Focus Paper no. 3 / 13 February 2018

Download PDFState and outlook of the Italian public finances

 

Starting with an analysis of recent and future developments in the public finance aggregates, the Focus highlights a number of factors that cannot help but influence policy objectives and, in general, the budget policy choices of the next legislature.

 

After recent years in which, given cyclical conditions, budget policies have sought to reconcile controlling deficits with measures to stimulate macroeconomic growth, the consolidation of the recovery has now shifted attention to the greatest vulnerabilities that afflict Italy, in particular the high level of public debt (132 per cent of GDP in 2016, compared with a euro-area average of 81.4 per cent) and the need to reduce it. A credible decline in the debt/GDP ratio requires further adjustment of the public finances and the determination to address certain critical issues that still characterise the Italian public finance framework.

 

According to the 2018 Draft Budgetary Plan (DBP), the cumulative reduction of the debt as a proportion of GDP in 2018-2020 (with the ratio forecast to decline to 123.9 per cent at the end of the period) depends not only favourable macroeconomic conditions but also on substantial primary surpluses, which in 2019-2020 are made possible primarily by the increases in VAT and excise duties provided for under the “safeguard clauses”.

 

The scenario delineated in the DBP is exposed to a number of factors of uncertainty and indeterminacy: the gradual reduction in revenue is partly financed by measures to combat tax evasion, which are difficult to estimate ex ante or of an extraordinary nature; interest rates could be adversely affected by the gradual tapering of quantitative easing and the uncertain outlook for the global economy; expenditure for public employment for this and the next few years depends on the volume of resources needed for contract renewals, which could be greater than those appropriated, and the easing of restrictions on turnover; and privatization receipts are uncertain and limited those that could be generated by real estate divestitures (an average of €1.2 billion a year in the last decade, but less than €1 billion in 2015 and 2016).

 

These elements of uncertainty are accompanied by a series of critical factors that will have to be addressed in the budget policy choices of the next legislature.

 

  • The possible elimination of the VAT and excise duty increases with no change in budget balances (0.7 per cent of GDP next year, 1 per cent the following year) would require alternative measures to finance the shortfall.

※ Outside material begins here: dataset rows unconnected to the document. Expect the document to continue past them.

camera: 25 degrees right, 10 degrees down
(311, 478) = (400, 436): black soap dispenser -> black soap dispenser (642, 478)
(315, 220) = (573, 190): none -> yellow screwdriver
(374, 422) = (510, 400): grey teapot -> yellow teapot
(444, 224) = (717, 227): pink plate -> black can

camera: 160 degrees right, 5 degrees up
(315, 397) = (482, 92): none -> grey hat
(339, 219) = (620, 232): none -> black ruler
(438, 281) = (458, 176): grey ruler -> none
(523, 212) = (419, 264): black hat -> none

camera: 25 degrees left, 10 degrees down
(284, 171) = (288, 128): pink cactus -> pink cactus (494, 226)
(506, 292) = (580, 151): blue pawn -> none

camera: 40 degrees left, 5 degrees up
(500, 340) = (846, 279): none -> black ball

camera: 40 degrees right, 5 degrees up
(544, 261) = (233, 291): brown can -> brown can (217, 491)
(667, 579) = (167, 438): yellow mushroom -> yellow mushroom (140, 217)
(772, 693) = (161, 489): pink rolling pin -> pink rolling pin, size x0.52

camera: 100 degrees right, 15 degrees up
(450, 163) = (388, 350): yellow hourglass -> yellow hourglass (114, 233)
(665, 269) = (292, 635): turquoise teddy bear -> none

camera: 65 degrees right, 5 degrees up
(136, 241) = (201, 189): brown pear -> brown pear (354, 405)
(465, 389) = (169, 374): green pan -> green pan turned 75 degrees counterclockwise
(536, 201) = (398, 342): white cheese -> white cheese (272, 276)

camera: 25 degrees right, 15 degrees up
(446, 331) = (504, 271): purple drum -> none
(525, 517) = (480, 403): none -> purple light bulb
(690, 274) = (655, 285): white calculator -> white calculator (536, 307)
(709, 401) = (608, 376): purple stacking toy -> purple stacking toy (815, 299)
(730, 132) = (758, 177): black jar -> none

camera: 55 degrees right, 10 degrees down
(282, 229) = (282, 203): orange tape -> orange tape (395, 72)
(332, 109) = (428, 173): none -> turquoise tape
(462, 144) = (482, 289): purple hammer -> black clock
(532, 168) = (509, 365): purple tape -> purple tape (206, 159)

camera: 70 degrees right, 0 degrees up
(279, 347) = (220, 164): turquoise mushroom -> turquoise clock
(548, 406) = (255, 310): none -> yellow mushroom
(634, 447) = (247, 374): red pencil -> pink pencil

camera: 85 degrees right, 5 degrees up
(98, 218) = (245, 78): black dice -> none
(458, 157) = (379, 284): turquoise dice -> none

Currently, there is no possibility of being granted additional flexibility in the application of the EU fiscal rules along the lines of that which allowed the deactivation of the safeguard clause for 2018 to be largely financed with deficit spending.

 

  • Measures to generate revenue through the reorganisation and reduction of tax expenditures, while officially studied in recent years, have not been implemented, and their rationalisation would have substantial redistributive and sectoral effects.

 

  • It is unlikely that major resources can be recovered from pension spending. In fact, the long-term sustainability of that spending could be jeopardised by unfunded modifications in the existing pension system, especially the changes introduced with the 2011 reform, which produced major current and future savings.

 

  • It seems improbable – and undesirable – for the reduction in public investment under way since 2010 to continue to contribute to deficit reduction, given the substantial funds authorised in recent budget packages.

 

  • After numerous measures, the level of healthcare spending as a percentage of GDP is one of the lowest among the major European countries. It is difficult to see where additional cuts could be made without reducing service quality or the scope of public intervention in this sector.